» WHAT THE TASK ASKS: Keep every word of the entries and print them exactly; the pictures stay out.
----
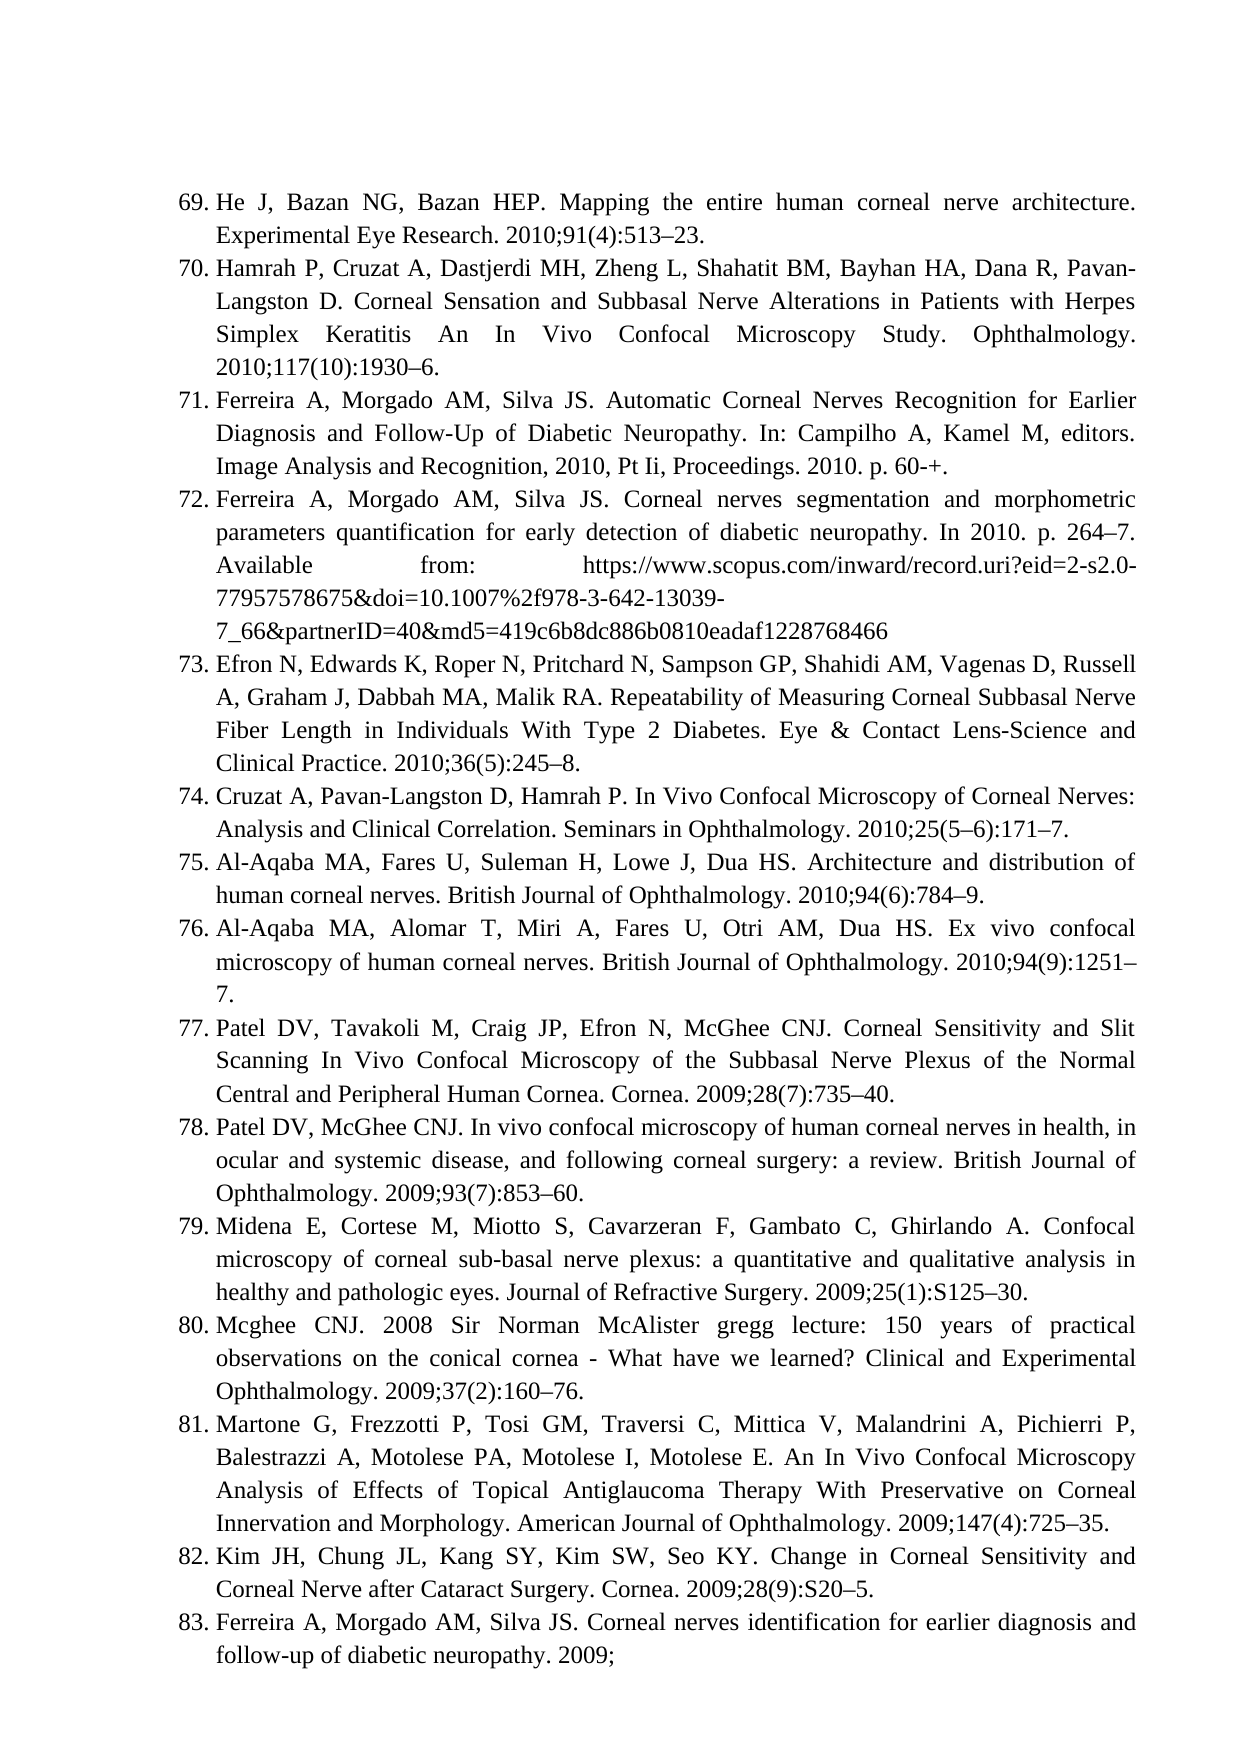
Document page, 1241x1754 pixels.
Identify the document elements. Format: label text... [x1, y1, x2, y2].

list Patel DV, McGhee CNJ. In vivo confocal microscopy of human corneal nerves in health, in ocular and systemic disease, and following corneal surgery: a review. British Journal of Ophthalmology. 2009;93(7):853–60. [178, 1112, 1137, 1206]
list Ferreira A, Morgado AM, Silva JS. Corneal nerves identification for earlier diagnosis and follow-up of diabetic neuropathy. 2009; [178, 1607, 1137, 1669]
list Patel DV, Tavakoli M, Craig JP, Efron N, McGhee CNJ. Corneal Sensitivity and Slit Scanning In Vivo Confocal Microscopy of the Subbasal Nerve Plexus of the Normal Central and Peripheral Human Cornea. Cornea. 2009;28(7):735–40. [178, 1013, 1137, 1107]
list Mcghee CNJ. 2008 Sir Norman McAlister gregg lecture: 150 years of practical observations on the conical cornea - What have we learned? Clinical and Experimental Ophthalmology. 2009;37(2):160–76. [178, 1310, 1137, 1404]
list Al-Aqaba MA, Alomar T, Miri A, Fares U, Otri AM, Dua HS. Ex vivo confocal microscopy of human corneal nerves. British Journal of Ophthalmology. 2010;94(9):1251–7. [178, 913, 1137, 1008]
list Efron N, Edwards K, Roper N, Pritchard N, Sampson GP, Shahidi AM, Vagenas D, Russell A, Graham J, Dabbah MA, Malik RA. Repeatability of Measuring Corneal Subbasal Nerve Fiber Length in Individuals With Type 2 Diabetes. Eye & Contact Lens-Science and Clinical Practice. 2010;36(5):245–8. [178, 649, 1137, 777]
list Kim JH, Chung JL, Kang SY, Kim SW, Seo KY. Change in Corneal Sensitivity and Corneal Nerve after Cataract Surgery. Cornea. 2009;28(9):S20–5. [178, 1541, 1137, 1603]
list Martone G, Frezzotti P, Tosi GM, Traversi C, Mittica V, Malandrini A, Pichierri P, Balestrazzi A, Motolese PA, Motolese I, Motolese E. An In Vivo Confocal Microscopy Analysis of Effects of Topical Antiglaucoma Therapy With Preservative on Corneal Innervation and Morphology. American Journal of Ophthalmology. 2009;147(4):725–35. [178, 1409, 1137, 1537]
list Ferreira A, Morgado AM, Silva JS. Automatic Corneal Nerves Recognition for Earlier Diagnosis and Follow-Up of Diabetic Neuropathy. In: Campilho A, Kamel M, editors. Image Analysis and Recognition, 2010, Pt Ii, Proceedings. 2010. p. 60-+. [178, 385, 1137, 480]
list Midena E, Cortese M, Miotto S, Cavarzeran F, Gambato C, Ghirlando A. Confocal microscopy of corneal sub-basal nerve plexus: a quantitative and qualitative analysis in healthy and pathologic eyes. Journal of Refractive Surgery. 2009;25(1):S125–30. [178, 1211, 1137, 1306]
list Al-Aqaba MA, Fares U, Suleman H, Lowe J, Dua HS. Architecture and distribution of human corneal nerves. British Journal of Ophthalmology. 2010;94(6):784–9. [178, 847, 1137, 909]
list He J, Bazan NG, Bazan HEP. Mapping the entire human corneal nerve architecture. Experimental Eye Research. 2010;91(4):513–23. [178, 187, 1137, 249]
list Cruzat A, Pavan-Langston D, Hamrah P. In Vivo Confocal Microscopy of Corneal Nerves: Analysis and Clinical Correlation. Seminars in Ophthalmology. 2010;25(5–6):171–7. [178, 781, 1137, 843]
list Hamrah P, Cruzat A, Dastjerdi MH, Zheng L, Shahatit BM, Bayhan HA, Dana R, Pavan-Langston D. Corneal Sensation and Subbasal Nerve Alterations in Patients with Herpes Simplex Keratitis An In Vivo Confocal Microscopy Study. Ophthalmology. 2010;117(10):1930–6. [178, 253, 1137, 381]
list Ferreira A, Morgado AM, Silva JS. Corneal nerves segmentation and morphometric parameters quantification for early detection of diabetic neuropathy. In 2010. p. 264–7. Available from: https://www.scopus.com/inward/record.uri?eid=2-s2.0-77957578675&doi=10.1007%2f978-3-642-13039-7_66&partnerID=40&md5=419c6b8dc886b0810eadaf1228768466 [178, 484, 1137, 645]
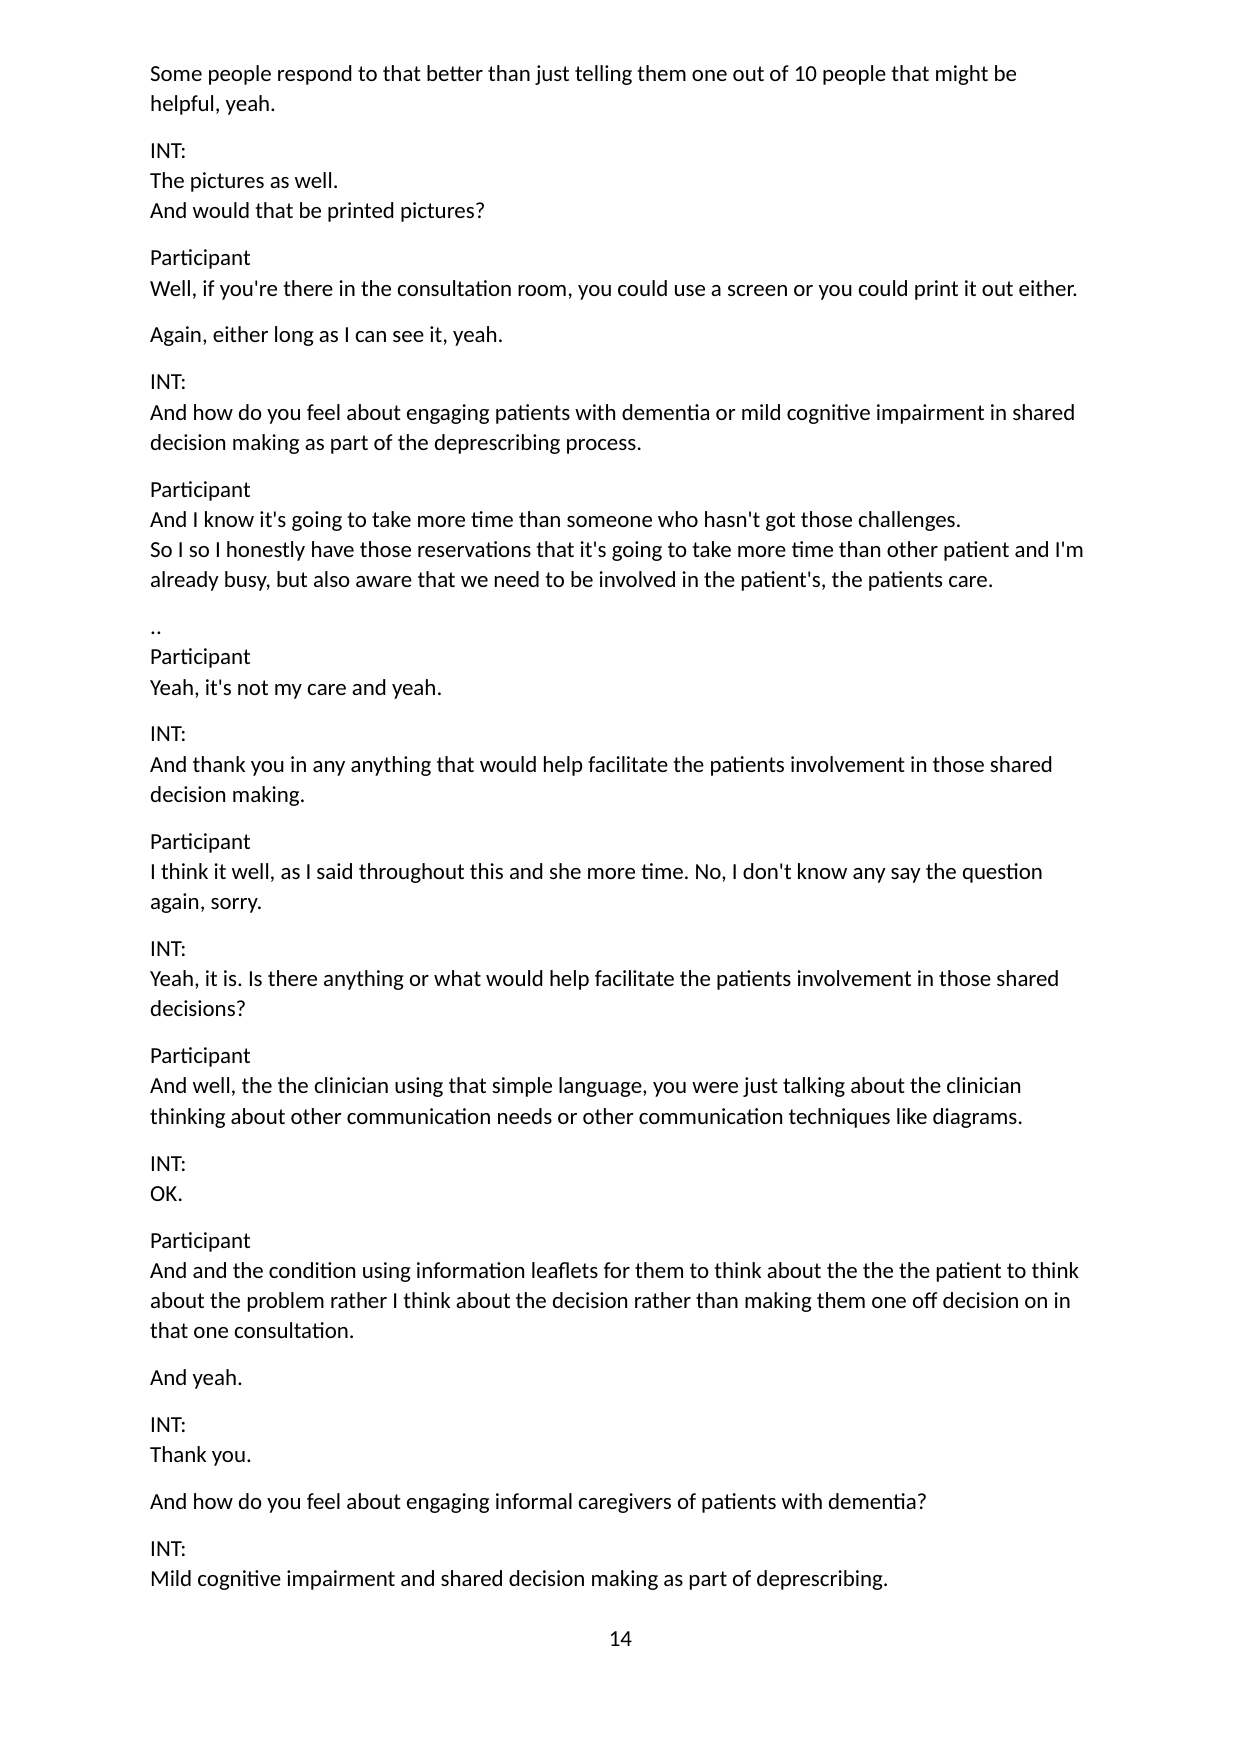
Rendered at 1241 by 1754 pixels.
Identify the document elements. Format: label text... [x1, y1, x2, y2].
----
» WRITTEN RESPONSE:
Document page, 1241x1754 pixels.
Identify the document elements. Format: label text... [x1, y1, x2, y2].

list Patel DV, McGhee CNJ. In vivo confocal microscopy of human corneal nerves in health, in ocular and systemic disease, and following corneal surgery: a review. British Journal of Ophthalmology. 2009;93(7):853–60. [178, 1112, 1137, 1206]
list Ferreira A, Morgado AM, Silva JS. Corneal nerves identification for earlier diagnosis and follow-up of diabetic neuropathy. 2009; [178, 1607, 1137, 1669]
list Patel DV, Tavakoli M, Craig JP, Efron N, McGhee CNJ. Corneal Sensitivity and Slit Scanning In Vivo Confocal Microscopy of the Subbasal Nerve Plexus of the Normal Central and Peripheral Human Cornea. Cornea. 2009;28(7):735–40. [178, 1013, 1137, 1107]
list Mcghee CNJ. 2008 Sir Norman McAlister gregg lecture: 150 years of practical observations on the conical cornea - What have we learned? Clinical and Experimental Ophthalmology. 2009;37(2):160–76. [178, 1310, 1137, 1404]
list Al-Aqaba MA, Alomar T, Miri A, Fares U, Otri AM, Dua HS. Ex vivo confocal microscopy of human corneal nerves. British Journal of Ophthalmology. 2010;94(9):1251–7. [178, 913, 1137, 1008]
list Efron N, Edwards K, Roper N, Pritchard N, Sampson GP, Shahidi AM, Vagenas D, Russell A, Graham J, Dabbah MA, Malik RA. Repeatability of Measuring Corneal Subbasal Nerve Fiber Length in Individuals With Type 2 Diabetes. Eye & Contact Lens-Science and Clinical Practice. 2010;36(5):245–8. [178, 649, 1137, 777]
list Kim JH, Chung JL, Kang SY, Kim SW, Seo KY. Change in Corneal Sensitivity and Corneal Nerve after Cataract Surgery. Cornea. 2009;28(9):S20–5. [178, 1541, 1137, 1603]
list Martone G, Frezzotti P, Tosi GM, Traversi C, Mittica V, Malandrini A, Pichierri P, Balestrazzi A, Motolese PA, Motolese I, Motolese E. An In Vivo Confocal Microscopy Analysis of Effects of Topical Antiglaucoma Therapy With Preservative on Corneal Innervation and Morphology. American Journal of Ophthalmology. 2009;147(4):725–35. [178, 1409, 1137, 1537]
list Ferreira A, Morgado AM, Silva JS. Automatic Corneal Nerves Recognition for Earlier Diagnosis and Follow-Up of Diabetic Neuropathy. In: Campilho A, Kamel M, editors. Image Analysis and Recognition, 2010, Pt Ii, Proceedings. 2010. p. 60-+. [178, 385, 1137, 480]
list Midena E, Cortese M, Miotto S, Cavarzeran F, Gambato C, Ghirlando A. Confocal microscopy of corneal sub-basal nerve plexus: a quantitative and qualitative analysis in healthy and pathologic eyes. Journal of Refractive Surgery. 2009;25(1):S125–30. [178, 1211, 1137, 1306]
list Al-Aqaba MA, Fares U, Suleman H, Lowe J, Dua HS. Architecture and distribution of human corneal nerves. British Journal of Ophthalmology. 2010;94(6):784–9. [178, 847, 1137, 909]
list He J, Bazan NG, Bazan HEP. Mapping the entire human corneal nerve architecture. Experimental Eye Research. 2010;91(4):513–23. [178, 187, 1137, 249]
list Cruzat A, Pavan-Langston D, Hamrah P. In Vivo Confocal Microscopy of Corneal Nerves: Analysis and Clinical Correlation. Seminars in Ophthalmology. 2010;25(5–6):171–7. [178, 781, 1137, 843]
list Hamrah P, Cruzat A, Dastjerdi MH, Zheng L, Shahatit BM, Bayhan HA, Dana R, Pavan-Langston D. Corneal Sensation and Subbasal Nerve Alterations in Patients with Herpes Simplex Keratitis An In Vivo Confocal Microscopy Study. Ophthalmology. 2010;117(10):1930–6. [178, 253, 1137, 381]
list Ferreira A, Morgado AM, Silva JS. Corneal nerves segmentation and morphometric parameters quantification for early detection of diabetic neuropathy. In 2010. p. 264–7. Available from: https://www.scopus.com/inward/record.uri?eid=2-s2.0-77957578675&doi=10.1007%2f978-3-642-13039-7_66&partnerID=40&md5=419c6b8dc886b0810eadaf1228768466 [178, 484, 1137, 645]
Rendered at 1241 by 1754 pixels.
Identify the document elements. Format: label text... [x1, y1, x2, y2].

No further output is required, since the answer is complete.